Cardiac disorders: increased blood pressure, palpitations, chest pain, bradycardia, tachycardia, arrhythmia, arterial hypotension.

Renal and urinary disorders: urinary retention, renal colic.

Metabolism and nutrition disorders: metabolic acidosis with high anion gap, frequency unknown (cannot be estimated from available data).

Other: general weakness, miosis, hypoglycemia.

Description of selected adverse reactions

Metabolic acidosis with high anion gap

Cases of metabolic acidosis with high anion gap as a result of pyroglutamic acidosis have been observed in patients with risk factors who used paracetamol (see section "Special precautions"). Pyroglutamic acidosis may occur due to low glutathione levels in these patients.

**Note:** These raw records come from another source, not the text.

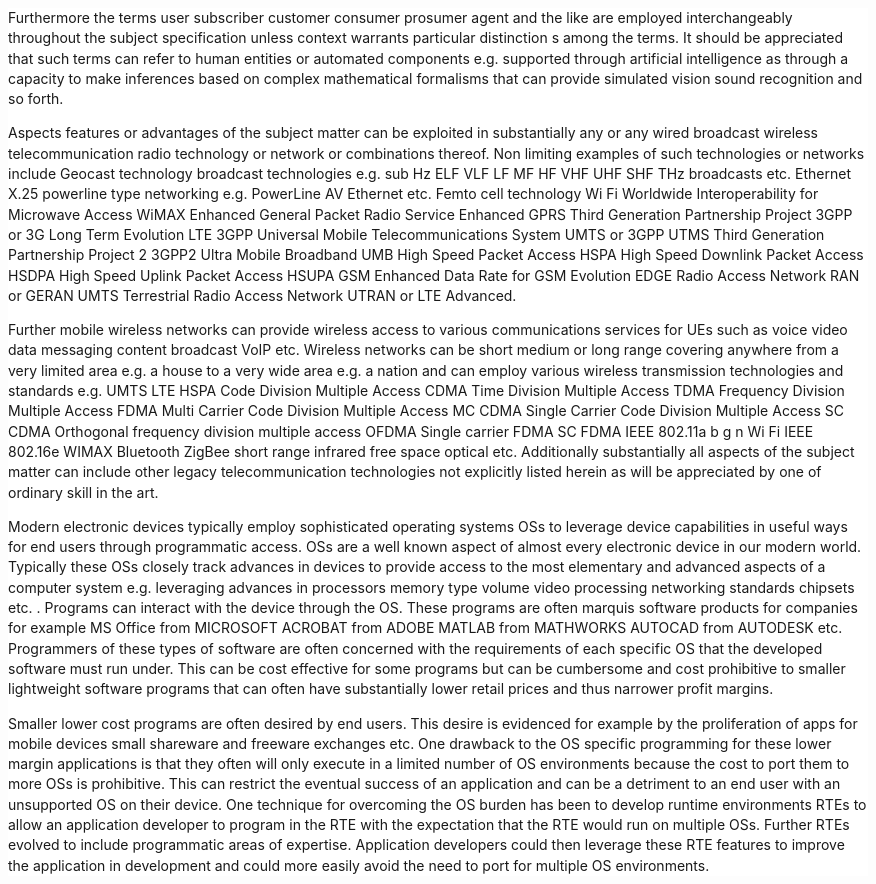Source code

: Furthermore the terms user subscriber customer consumer prosumer agent and the like are employed interchangeably throughout the subject specification unless context warrants particular distinction s among the terms. It should be appreciated that such terms can refer to human entities or automated components e.g. supported through artificial intelligence as through a capacity to make inferences based on complex mathematical formalisms that can provide simulated vision sound recognition and so forth.

Aspects features or advantages of the subject matter can be exploited in substantially any or any wired broadcast wireless telecommunication radio technology or network or combinations thereof. Non limiting examples of such technologies or networks include Geocast technology broadcast technologies e.g. sub Hz ELF VLF LF MF HF VHF UHF SHF THz broadcasts etc. Ethernet X.25 powerline type networking e.g. PowerLine AV Ethernet etc. Femto cell technology Wi Fi Worldwide Interoperability for Microwave Access WiMAX Enhanced General Packet Radio Service Enhanced GPRS Third Generation Partnership Project 3GPP or 3G Long Term Evolution LTE 3GPP Universal Mobile Telecommunications System UMTS or 3GPP UTMS Third Generation Partnership Project 2 3GPP2 Ultra Mobile Broadband UMB High Speed Packet Access HSPA High Speed Downlink Packet Access HSDPA High Speed Uplink Packet Access HSUPA GSM Enhanced Data Rate for GSM Evolution EDGE Radio Access Network RAN or GERAN UMTS Terrestrial Radio Access Network UTRAN or LTE Advanced.

Further mobile wireless networks can provide wireless access to various communications services for UEs such as voice video data messaging content broadcast VoIP etc. Wireless networks can be short medium or long range covering anywhere from a very limited area e.g. a house to a very wide area e.g. a nation and can employ various wireless transmission technologies and standards e.g. UMTS LTE HSPA Code Division Multiple Access CDMA Time Division Multiple Access TDMA Frequency Division Multiple Access FDMA Multi Carrier Code Division Multiple Access MC CDMA Single Carrier Code Division Multiple Access SC CDMA Orthogonal frequency division multiple access OFDMA Single carrier FDMA SC FDMA IEEE 802.11a b g n Wi Fi IEEE 802.16e WIMAX Bluetooth ZigBee short range infrared free space optical etc. Additionally substantially all aspects of the subject matter can include other legacy telecommunication technologies not explicitly listed herein as will be appreciated by one of ordinary skill in the art.

Modern electronic devices typically employ sophisticated operating systems OSs to leverage device capabilities in useful ways for end users through programmatic access. OSs are a well known aspect of almost every electronic device in our modern world. Typically these OSs closely track advances in devices to provide access to the most elementary and advanced aspects of a computer system e.g. leveraging advances in processors memory type volume video processing networking standards chipsets etc. . Programs can interact with the device through the OS. These programs are often marquis software products for companies for example MS Office from MICROSOFT ACROBAT from ADOBE MATLAB from MATHWORKS AUTOCAD from AUTODESK etc. Programmers of these types of software are often concerned with the requirements of each specific OS that the developed software must run under. This can be cost effective for some programs but can be cumbersome and cost prohibitive to smaller lightweight software programs that can often have substantially lower retail prices and thus narrower profit margins.

Smaller lower cost programs are often desired by end users. This desire is evidenced for example by the proliferation of apps for mobile devices small shareware and freeware exchanges etc. One drawback to the OS specific programming for these lower margin applications is that they often will only execute in a limited number of OS environments because the cost to port them to more OSs is prohibitive. This can restrict the eventual success of an application and can be a detriment to an end user with an unsupported OS on their device. One technique for overcoming the OS burden has been to develop runtime environments RTEs to allow an application developer to program in the RTE with the expectation that the RTE would run on multiple OSs. Further RTEs evolved to include programmatic areas of expertise. Application developers could then leverage these RTE features to improve the application in development and could more easily avoid the need to port for multiple OS environments.
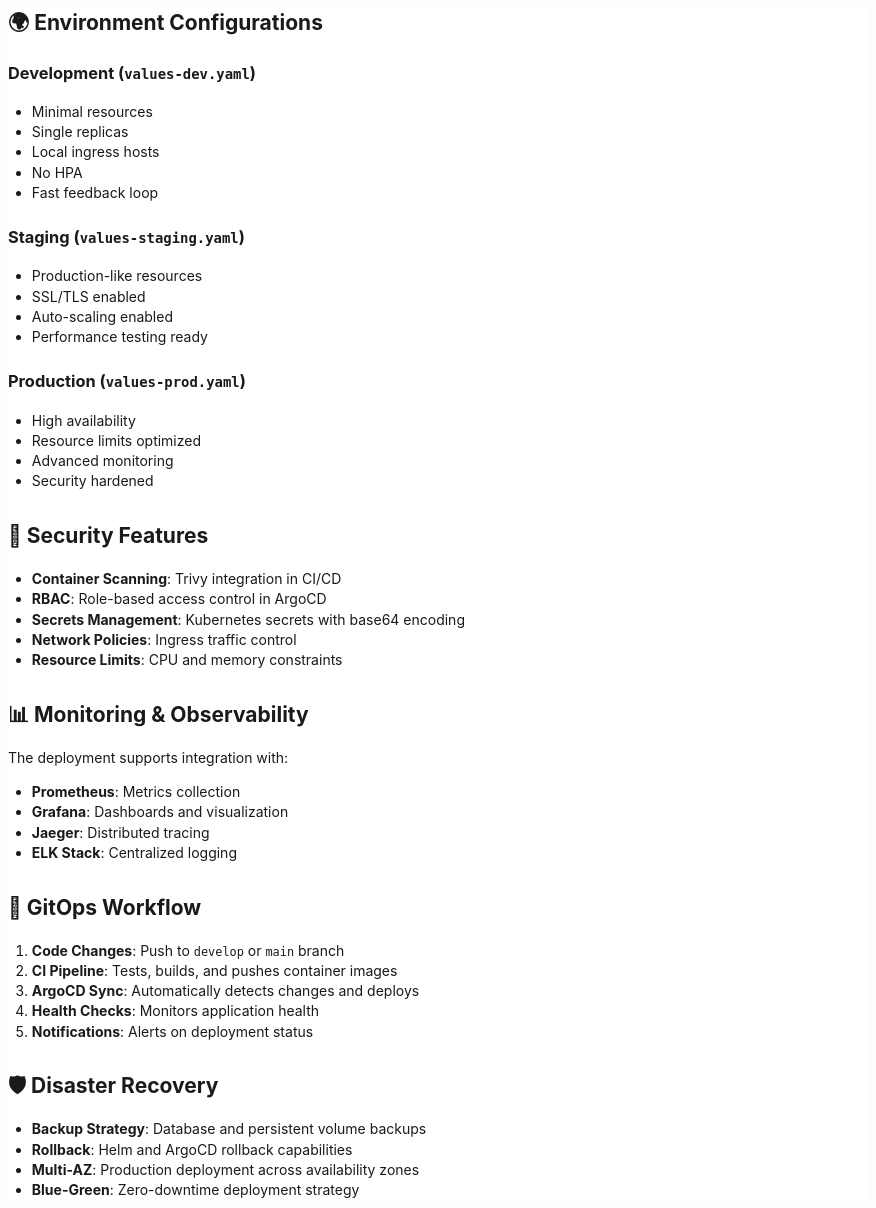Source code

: ## 🌍 Environment Configurations

### Development (`values-dev.yaml`)
- Minimal resources
- Single replicas
- Local ingress hosts
- No HPA
- Fast feedback loop

### Staging (`values-staging.yaml`)
- Production-like resources
- SSL/TLS enabled
- Auto-scaling enabled
- Performance testing ready

### Production (`values-prod.yaml`)
- High availability
- Resource limits optimized
- Advanced monitoring
- Security hardened

## 🔐 Security Features

- **Container Scanning**: Trivy integration in CI/CD
- **RBAC**: Role-based access control in ArgoCD
- **Secrets Management**: Kubernetes secrets with base64 encoding
- **Network Policies**: Ingress traffic control
- **Resource Limits**: CPU and memory constraints

## 📊 Monitoring & Observability

The deployment supports integration with:

- **Prometheus**: Metrics collection
- **Grafana**: Dashboards and visualization
- **Jaeger**: Distributed tracing
- **ELK Stack**: Centralized logging

## 🔄 GitOps Workflow

1. **Code Changes**: Push to `develop` or `main` branch
2. **CI Pipeline**: Tests, builds, and pushes container images
3. **ArgoCD Sync**: Automatically detects changes and deploys
4. **Health Checks**: Monitors application health
5. **Notifications**: Alerts on deployment status

## 🛡️ Disaster Recovery

- **Backup Strategy**: Database and persistent volume backups
- **Rollback**: Helm and ArgoCD rollback capabilities
- **Multi-AZ**: Production deployment across availability zones
- **Blue-Green**: Zero-downtime deployment strategy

Concomitant use of the drug at recommended doses with caffeine-containing products may result in increased caffeine intake, which may enhance possible caffeine-related adverse effects such as insomnia, restlessness, anxiety, irritability, headache, gastrointestinal disturbances, and tachycardia.

Shelf life

5 years.

Storage conditions

Store at temperatures not exceeding 25°C, in a place inaccessible to children.

Packaging

12 tablets per blister pack, 1 blister pack per cardboard box.

Prescription status

Prescription only.

Manufacturer

GlaxoSmithKline Dungarvan Limited, Ireland.

Manufacturer's address and place of business

Knockbrack, Dungarvan, Co. Waterford, Ireland.